Canada is in the middle of a dramatic demographic shift and seniors are the fastest growing segment of our population. The number of seniors in Canada is expected to double over the next 20 years when one in four Canadians will be older than 65.
We must see this as an opportunity to build a better society for seniors today and tomorrow.
Canada’s seniors have shaped our country in countless ways. They have paved the path for future generations. We owe them our best efforts to prepare for the aging demographic, particularly in communities such as Victoria, which many seniors call home.
The benefits of getting it right will be felt by seniors, families and caregivers – most of whom are women – who often stretch their capacities to care for family or friends.
That’s why the Liberal government has such a strong record of supporting programs and investments in seniors, and plans for much more in the future.
For example, the Liberal government has:
- Reversed a decision imposed by the Harper regime and restored the age of eligibility for the Old Age Security and the Guaranteed Income Supplement back to 65 from 67
- Increased the Guaranteed Income Supplement top-up by up to $947 for 900,000 single seniors, making life much more affordable for many.
- Taken steps to protect Canadians, particularly seniors, from excessive drug prices. We’re modernizing outdated rules around patented drug prices for the first time in over 20 years.
- Changed GIS earnings exemptions to reduce the level of earned income used to calculate GIS and Allowance benefits, thus allowing low-income seniors to earn a specified amount of income before triggering a reduction in benefits.
- Made it easier for Canadians to take time off work to care for a sick or elderly relative through the new Canada Caregiver Credit;
- Invested $50 million is to support the implementation of Canada’s first ever National Dementia Strategy, to continue to support those living with dementia and their caregivers.
The Liberal Government recognizes that different seniors have different needs – for example, First Nation seniors. Budget 2019 commits $35 million to support First Nations seniors on reserve to maintain their independence and stay in their homes and communities and commits $8.5 million to First Nations and Inuit communities on the development of a long-term care strategy.

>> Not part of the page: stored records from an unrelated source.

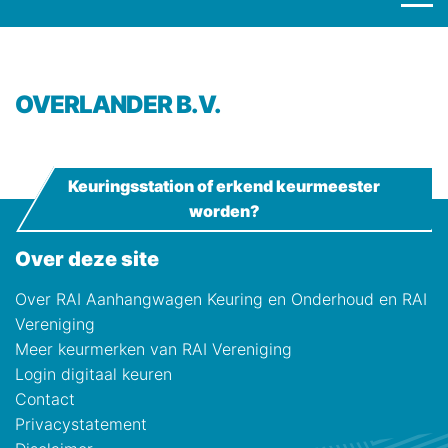
OVERLANDER B.V.
Keuringsstation of erkend keurmeester
worden?
Over deze site
Over RAI Aanhangwagen Keuring en Onderhoud en RAI
Vereniging
Meer keurmerken van RAI Vereniging
Login digitaal keuren
Contact
Privacystatement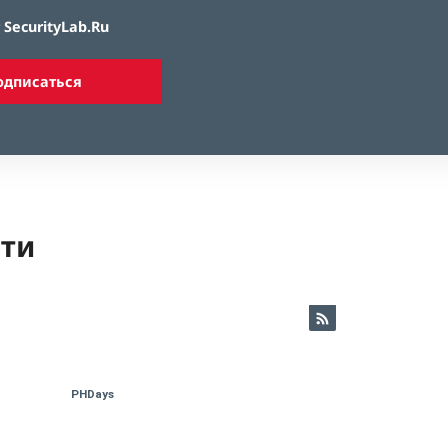
SecurityLab.Ru
одписаться
ети
PHDays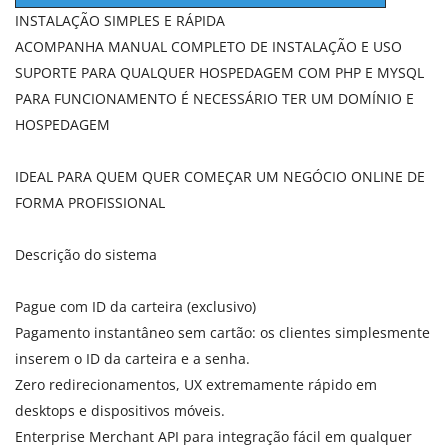
INSTALAÇÃO SIMPLES E RÁPIDA
ACOMPANHA MANUAL COMPLETO DE INSTALAÇÃO E USO
SUPORTE PARA QUALQUER HOSPEDAGEM COM PHP E MYSQL
PARA FUNCIONAMENTO É NECESSÁRIO TER UM DOMÍNIO E
HOSPEDAGEM
IDEAL PARA QUEM QUER COMEÇAR UM NEGÓCIO ONLINE DE
FORMA PROFISSIONAL
Descrição do sistema
Pague com ID da carteira (exclusivo)
Pagamento instantâneo sem cartão: os clientes simplesmente
inserem o ID da carteira e a senha.
Zero redirecionamentos, UX extremamente rápido em
desktops e dispositivos móveis.
Enterprise Merchant API para integração fácil em qualquer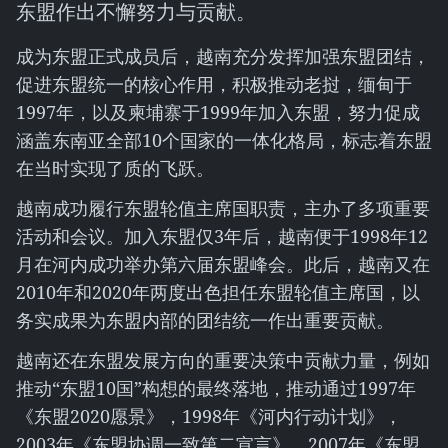
东盟作出不懈努力与贡献。
成为东盟正式成员后，越南充分发挥加强东盟团结，
促进东盟统一的核心作用，积极推动老挝，缅甸于
1997年，以及柬埔寨于1999年加入东盟，努力促成
涵盖东南亚全部10个国家的一体化格局，标志着东盟
在当时实现了质的飞跃。
越南成功履行东盟轮值主席国职责，主办了多项重要
活动和会议。加入东盟仅3年后，越南便于1998年12
月在河内成功举办第六届东盟峰会。此后，越南又在
2010年和2020年两度出色担任东盟轮值主席国，以
务实成果为东盟内部的团结统一作出重要贡献。
越南还在东盟发展方向的重要决策中贡献力量，例如
推动“东盟10国”构想的最终落地，推动通过1997年
《东盟2020愿景》，1998年《河内行动计划》，
2003年《东盟协调一致第二宣言》，2007年《东盟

The Liberal government has also recognized that housing is of critical issue for seniors.
High housing prices, high living costs and a limited range of appropriate housing can limit the ability of seniors to age as they choose. I am hearing that in my conversations with seniors across our city.
That’s one of the reasons they reversed decades of declining federal investment and involvement in Canada’s housing sector through Canada’s first ever National Housing Strategy, a 10-year, $40-billion plan to give more Canadians a place to call home. As part of this, the Liberal Government recognizes that seniors overwhelmingly prefer to live in home-like, non-medical, settings for as long as possible while still getting the supports they need and made historic investments in dedicated funding for mental health and home care services, totaling more than $11 billion over 10 years.
Now it is time to build on these successes. If re-elected, the Liberal Government will:
- Increase OAS for seniors over 75 by 10%; and,
- Increase the CPP survivor’s benefit for those who have lost their life partner by 25%, providing up to $2000 in extra income per year.
These commitments help the most vulnerable seniors, recognizing the reality that older, widowed seniors are most likely to experience poverty.
The Liberals also want to work with the provinces on the best way to achieve universal pharmacare, as one part of a national plan to strengthen medicare something the Scheer Conservatives refuse to do.
If elected, I will work with to ensure the Liberal government continues and even strengthens its efforts to support seniors. For example, I will:
- Work with local organizations to make this community as age-friendly as possible;
- Promote the specific needs of Victoria and the other Island communities with aging populations to ensure government programming is tailored to local realities;
- Work to ensure that a senior’s “lens” is applied to all existing programming (e.g. housing) to ensure that it continues to meet the particular needs of seniors; and
- Work towards continued strengthening of the legislative, policy and program framework that redirects control for seniors’ housing (and associated supports and care) to seniors themselves.
On October 21, vote for me, Nikki Macdonald, and let me bring my knowledge, experience and network to help Victoria address the challenges facing seniors.